Em resumo, a preliminar suscita nulidade, ao fundamento de que a condenação extrapolou as penas requeridas na petição inicial pelo Ministério Público Eleitoral.

O argumento não merece guarida.

É pacífica a jurisprudência no sentido de que o demandado, nos feitos de natureza eleitoral, deve defender-se dos fatos a ele imputados, não se prendendo, por exemplo, à capitulação legal indicada na petição inicial:

ELEIÇÕES 2012. CANDIDATOS ELEITOS. PREFEITO. VICE-PREFEITO. REPRESENTAÇÃO. CONDUTA VEDADA. PUBLICIDADE INSTITUCIONAL REALIZADA EM PERÍODO VEDADO.

1. A parte se defende dos fatos alegados, não importando a capitulação legal que o autor da ação lhe tenha atribuído na inicial. Preliminar de cerceamento de defesa rejeitada.

2. O prévio conhecimento dos beneficiários da propaganda institucional, devidamente comprovado nos autos, é suficiente para atrair a responsabilidade sobre a realização da propaganda institucional em período vedado.

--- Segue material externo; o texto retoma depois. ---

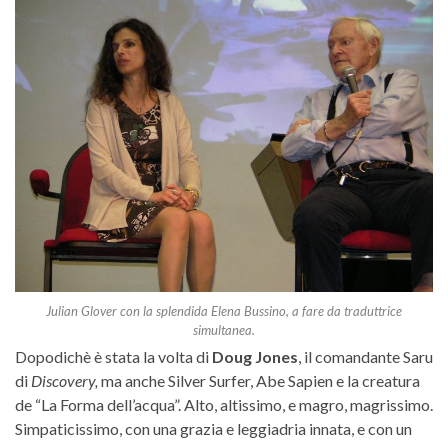
Julian Glover con la splendida Elena Bussino, a fare da traduttrice
simultanea.
Dopodichè è stata la volta di
Doug Jones
, il comandante Saru
di
Discovery,
ma anche Silver Surfer, Abe Sapien e la creatura
de “La Forma dell’acqua”. Alto, altissimo, e magro, magrissimo.
Simpaticissimo, con una grazia e leggiadria innata, e con un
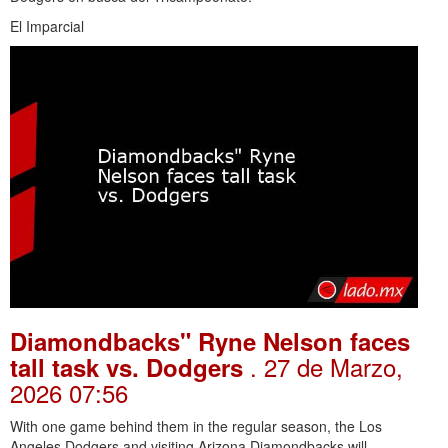
El Imparcial
Diamondbacks" Ryne Nelson faces
. 27 de Marzo,
tall task vs. Dodgers
2026 07:56
With one game behind them in the regular season, the Los
Angeles Dodgers and visiting Arizona Diamondbacks will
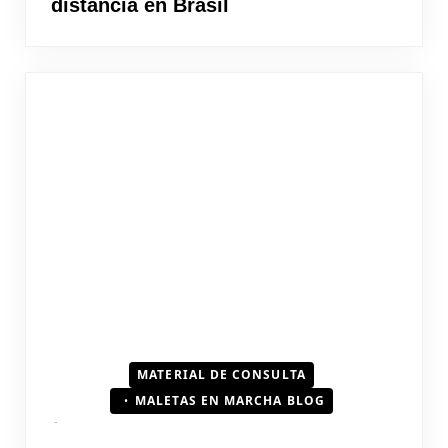
distancia en Brasil
MATERIAL DE CONSULTA
MALETAS EN MARCHA BLOG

3. Inexistem motivos para reduzir o valor da multa aplicada, uma vez que a Corte Regional, empregando o princípio da proporcionalidade, considerou as peculiaridades do caso concreto. A mera repetição de razões já exaustivamente apreciadas é insuficiente para afastar os fundamentos da decisão agravada.

4. Agravo regimental desprovido.

(RESPE - Agravo Regimental em Recurso Especial Eleitoral n. 52884 - NHANDEARA – SP. Acórdão de 28.11.2016 - Relator Min. Gilmar Ferreira Mendes. DJE de 21.3.2017.)

 

Ora, com muito mais razão há de ser afastada a preliminar do caso dos autos, pois o Ministério Público Eleitoral capitula, ainda que em tese, corretamente as condutas atribuídas à VERA. Da mesma forma, as penas imputadas encontram-se previstas na legislação eleitoral e são compatíveis com as condutas, repito, ainda que hipoteticamente.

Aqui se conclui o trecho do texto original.